** Opening Records for processing block **

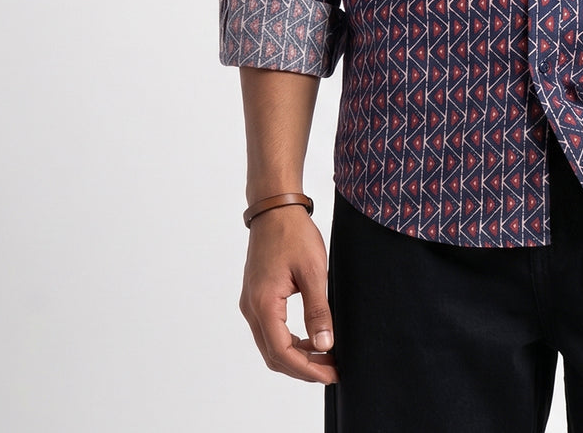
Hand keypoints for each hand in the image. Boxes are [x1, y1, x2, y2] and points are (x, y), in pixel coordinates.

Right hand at [239, 206, 337, 384]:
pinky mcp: (256, 296)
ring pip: (270, 344)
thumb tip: (325, 344)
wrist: (275, 208)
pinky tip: (310, 338)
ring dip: (296, 355)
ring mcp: (251, 303)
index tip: (331, 374)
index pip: (282, 352)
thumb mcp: (314, 271)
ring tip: (325, 356)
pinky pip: (270, 329)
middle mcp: (252, 308)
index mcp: (264, 303)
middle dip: (303, 368)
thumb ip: (318, 310)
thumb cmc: (293, 234)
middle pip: (273, 354)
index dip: (307, 369)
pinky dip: (289, 340)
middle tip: (331, 370)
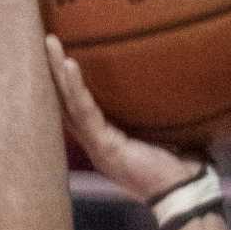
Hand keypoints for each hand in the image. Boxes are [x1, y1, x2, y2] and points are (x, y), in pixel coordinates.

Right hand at [45, 37, 202, 202]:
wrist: (185, 191)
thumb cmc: (182, 162)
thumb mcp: (165, 127)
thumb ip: (158, 106)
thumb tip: (175, 72)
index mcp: (107, 138)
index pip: (79, 106)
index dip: (66, 82)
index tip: (59, 53)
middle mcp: (96, 141)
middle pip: (66, 101)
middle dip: (53, 71)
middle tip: (45, 39)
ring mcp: (97, 145)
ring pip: (69, 103)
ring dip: (58, 72)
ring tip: (50, 42)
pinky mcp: (104, 147)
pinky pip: (85, 112)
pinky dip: (76, 87)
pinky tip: (69, 64)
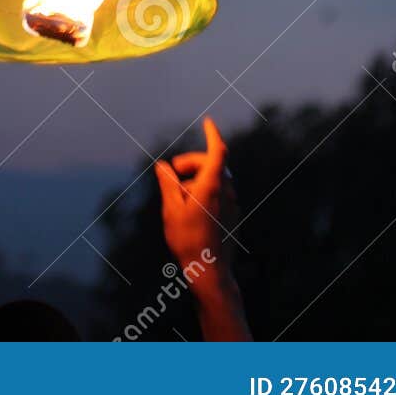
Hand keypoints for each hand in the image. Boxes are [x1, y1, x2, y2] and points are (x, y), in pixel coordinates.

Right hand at [154, 116, 237, 282]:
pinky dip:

** Closing Records for processing block **

### Instructions for the task
Your reply must hold only the lines from the line containing "pinky dip: (76, 87)" through the end of the records above, written out exactly, both ends included, with no pictures, please.

### Answer to the exercise
pinky dip: (76, 87)
pinky tip: (69, 64)
Hand keypoints for each hand in the image. Boxes are [x1, y1, x2, y2] and points are (x, y), in pixel coordinates.

Right hand at [154, 116, 237, 282]:
pinky dip:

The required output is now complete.